§ **INSTRUCTIONS FOR THE TASK**:
Lines from the one containing "en el mejor" through the final line of the records below are needed, copied exactly, with no pictures.

§ **MATERIAL SHOWN**:
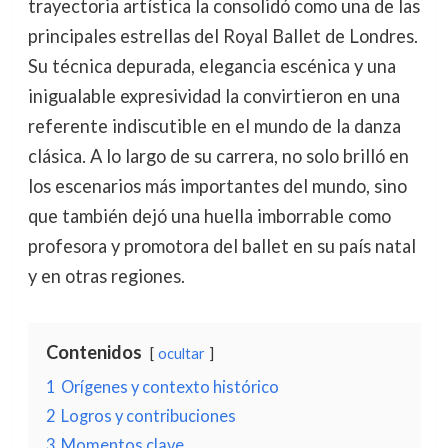
trayectoria artística la consolidó como una de las
principales estrellas del Royal Ballet de Londres.
Su técnica depurada, elegancia escénica y una
inigualable expresividad la convirtieron en una
referente indiscutible en el mundo de la danza
clásica. A lo largo de su carrera, no solo brilló en
los escenarios más importantes del mundo, sino
que también dejó una huella imborrable como
profesora y promotora del ballet en su país natal
y en otras regiones.
Contenidos
ocultar
1
Orígenes y contexto histórico
2
Logros y contribuciones
3
Momentos clave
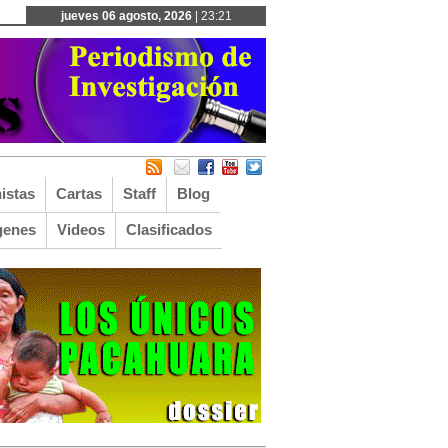
jueves 06 agosto, 2026
| 23:21
istas
Cartas
Staff
Blog
genes
Videos
Clasificados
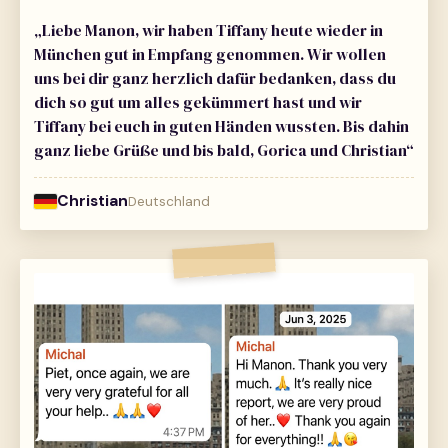
„Liebe Manon, wir haben Tiffany heute wieder in
München gut in Empfang genommen. Wir wollen
uns bei dir ganz herzlich dafür bedanken, dass du
dich so gut um alles gekümmert hast und wir
Tiffany bei euch in guten Händen wussten. Bis dahin
ganz liebe Grüße und bis bald, Gorica und Christian“
Christian
Deutschland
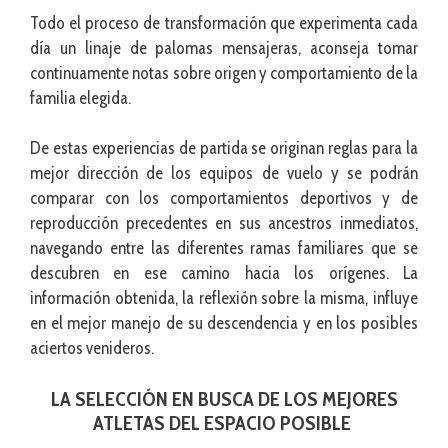
Todo el proceso de transformación que experimenta cada
día un linaje de palomas mensajeras, aconseja tomar
continuamente notas sobre origen y comportamiento de la
familia elegida.
De estas experiencias de partida se originan reglas para la
mejor dirección de los equipos de vuelo y se podrán
comparar con los comportamientos deportivos y de
reproducción precedentes en sus ancestros inmediatos,
navegando entre las diferentes ramas familiares que se
descubren en ese camino hacia los orígenes. La
información obtenida, la reflexión sobre la misma, influye
en el mejor manejo de su descendencia y en los posibles
aciertos venideros.
LA SELECCIÓN EN BUSCA DE LOS MEJORES
ATLETAS DEL ESPACIO POSIBLE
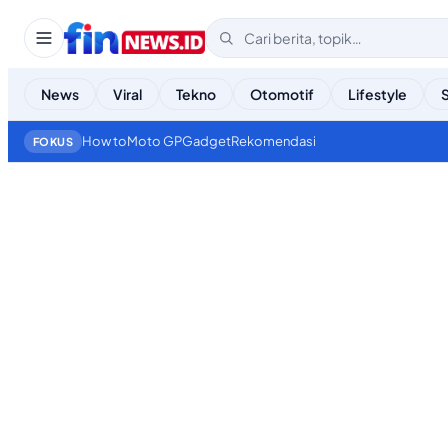
News
Viral
Tekno
Otomotif
Lifestyle
How to
Moto GP
Gadget
Rekomendasi
FOKUS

§ **SOLUTION TO THIS EXERCISE**:
en el mejor manejo de su descendencia y en los posibles
aciertos venideros.
LA SELECCIÓN EN BUSCA DE LOS MEJORES
ATLETAS DEL ESPACIO POSIBLE
News
Viral
Tekno
Otomotif
Lifestyle
How to
Moto GP
Gadget
Rekomendasi
FOKUS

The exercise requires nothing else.